Task statement =
Output everything from the line containing "Reading left to" down to the line containing "总成绩: median 79.0, box" as a numbered list, omitting blank lines.

Stored data =
__________
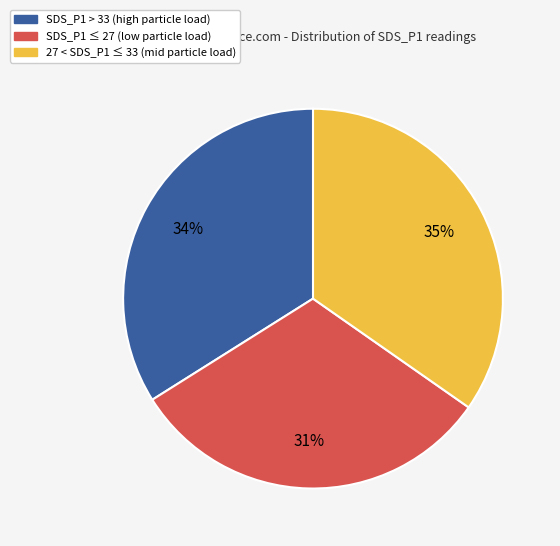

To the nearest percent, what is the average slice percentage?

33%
__________
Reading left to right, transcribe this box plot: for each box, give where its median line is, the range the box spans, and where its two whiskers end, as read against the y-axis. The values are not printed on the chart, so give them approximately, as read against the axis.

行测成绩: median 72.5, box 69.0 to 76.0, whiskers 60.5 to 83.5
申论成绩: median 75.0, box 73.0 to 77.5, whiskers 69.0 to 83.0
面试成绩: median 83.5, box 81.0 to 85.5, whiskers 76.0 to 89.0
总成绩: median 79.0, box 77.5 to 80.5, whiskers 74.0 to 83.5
__________
Answer section =
1. Reading left to right, transcribe this box plot: for each box, give where its median line is, the range the box spans, and where its two whiskers end, as read against the y-axis. The values are not printed on the chart, so give them approximately, as read against the axis.
2. 行测成绩: median 72.5, box 69.0 to 76.0, whiskers 60.5 to 83.5
3. 申论成绩: median 75.0, box 73.0 to 77.5, whiskers 69.0 to 83.0
4. 面试成绩: median 83.5, box 81.0 to 85.5, whiskers 76.0 to 89.0
5. 总成绩: median 79.0, box 77.5 to 80.5, whiskers 74.0 to 83.5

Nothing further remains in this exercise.